ToscaWidgets needs to be able to generate absolute URLs for resources (e.g. JavaScript or CSS files). Usually resources exist inside the /toscawidgets path. However, if the whole application has a prefix, this would be /myapp/toscawidgets. Currently, ToscaWidgets automatically does this correctly for TurboGears 1, but not for other frameworks.

Configuration

The middleware has several configuration parameters. The simplest approach is to hard-code these in Python code, which avoids framework-specific code. However, it is preferable to integrate with the framework’s configuration system. So far, configuration integration has only been deveoped for Pylons and TurboGears 1 and 2.

The most important configuration parameter is default_view - this is the name of the default templating engine that the framework uses. Root widgets (those with no parent) will be rendered so that they display correctly in the default templating engine.

Validation

When using tw.forms, the validation needs to be applied at some point. The simplest approach is for the developer to explictly call form.validate(params), and this avoids any framework-specific code. However, under some frameworks, there may be a more natural way to do this. For example, the natural TurboGears approach is to use the @validate decorator on the controller method. For Pylons and TurboGears 1 and 2, a suitable decorator is supplied to allow this pattern.

If there has been a validation error in the current request, a form widget is redisplayed with the original values, rather than the supplied values. This behaviour applies to all frameworks.

Potential Closer Integration

There are a few areas where the use of ToscaWidgets could be enhanced by closer integration. However, these are relatively rare use-cases, and ToscaWidgets aims to be framework independent, so the benefits do not justify the closer integration.

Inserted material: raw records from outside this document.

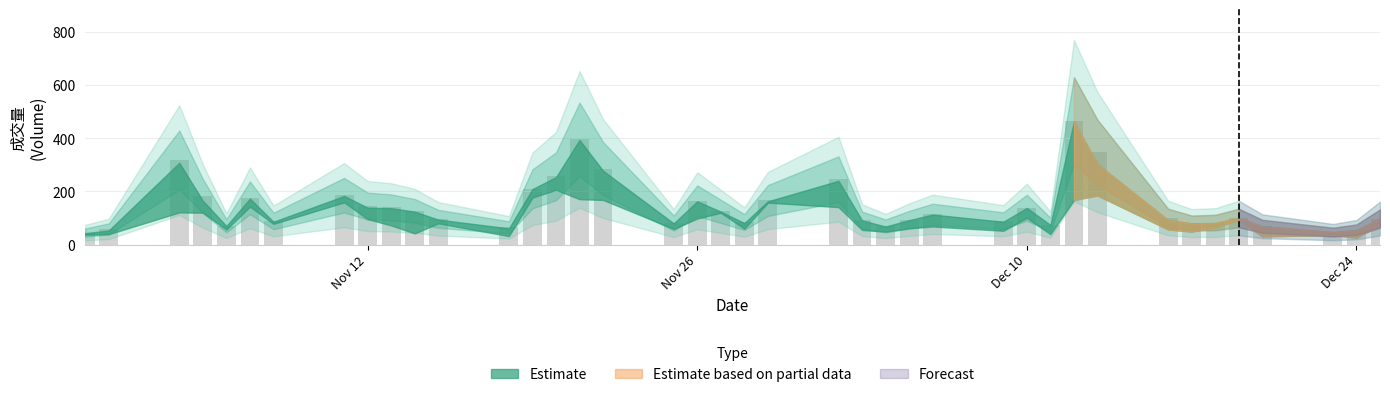

What is the value of the 12th bar from the left?

97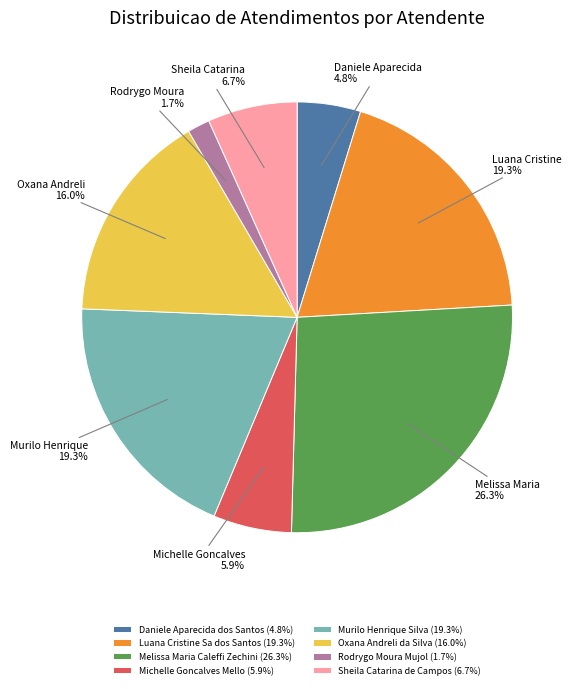

Does Rodrygo Moura Mujol represent more than half of the total?

No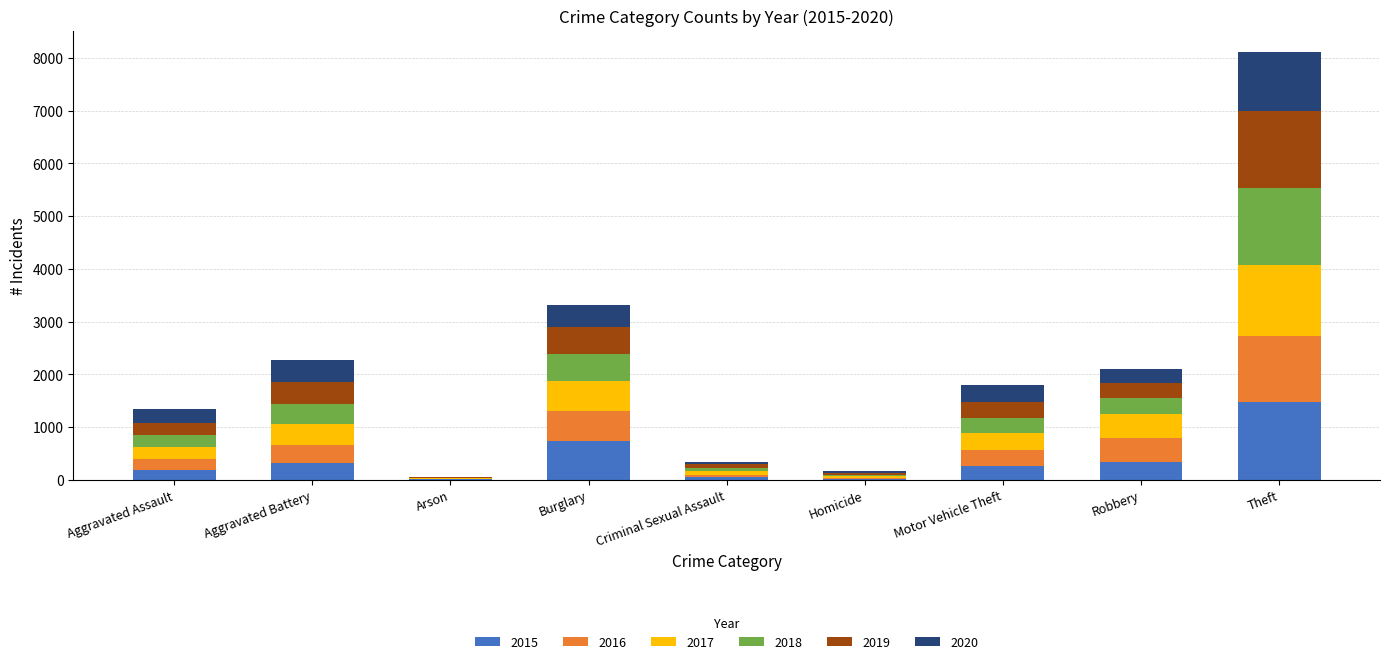

At which category is the sum across all series the highest?

Theft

ToscaWidgets contains strings that are displayed to the user and so needs to support internationalisation. The current approach is that to enable this, the developer must manually specify a translator function. In principle, it could automatically detect this.

In the case that a page uses a non-default templating engine, it is necessary to manually override this using the displays_on argument to the root widget’s display method. In principle it would be possible to have ToscaWidgets detect this automatically.

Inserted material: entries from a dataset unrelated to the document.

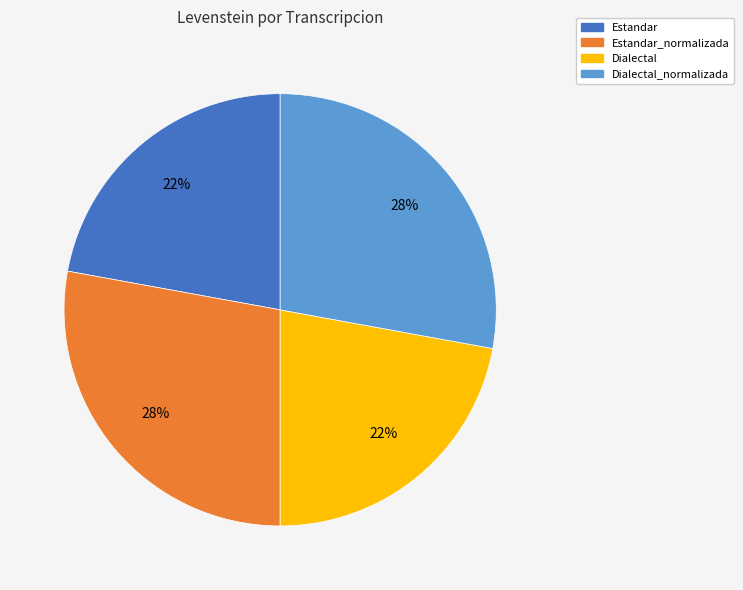

To the nearest percent, what is the difference between the largest and smallest slice percentages?

6%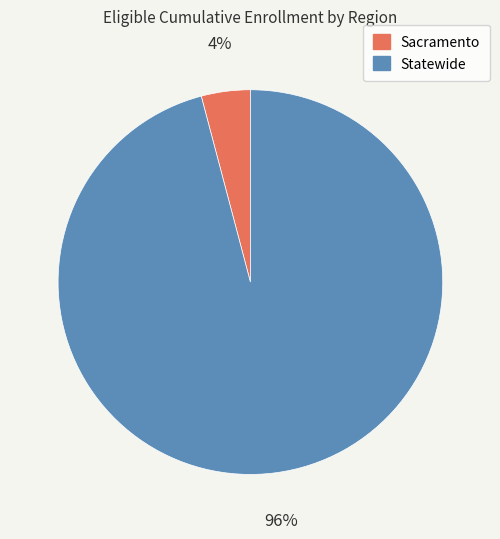

Is it true that Sacramento is 15% of the pie?

False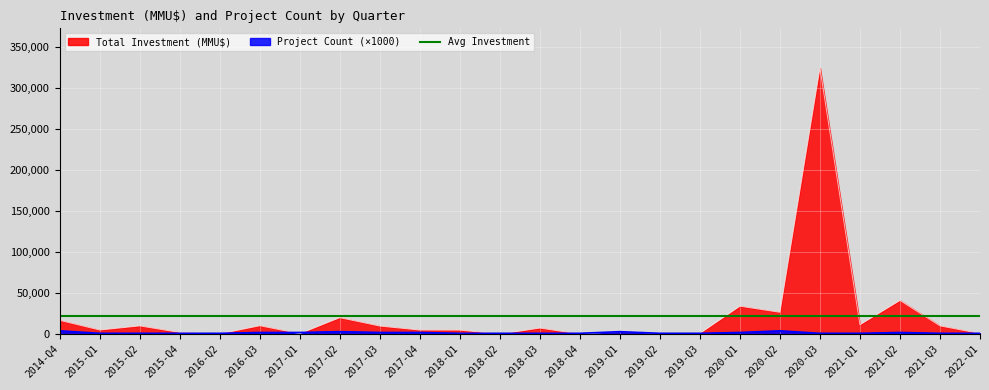

How many lines are shown in the chart?

2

Widgets are created in Python code and need to be passed into a template for display. The simplest, and recommended, approach is to use the same method as the framework provides for passing any variable into a template. There have been attempts to create a “widget registry”.

Implementation Notes

Under CherryPy 2 (and TurboGears 1), ToscaWidgets functions as a CherryPy filter. Under CherryPy 3 (and TurboGears 1.5), it functions as a CherryPy tool. This is necessary as CherryPy dispatches requests to a different thread to that in which the WSGI middleware was called, which would break the request-local storage.

ToscaWidgets versions prior to 0.3 worked in a different way and required closer integration with the framework.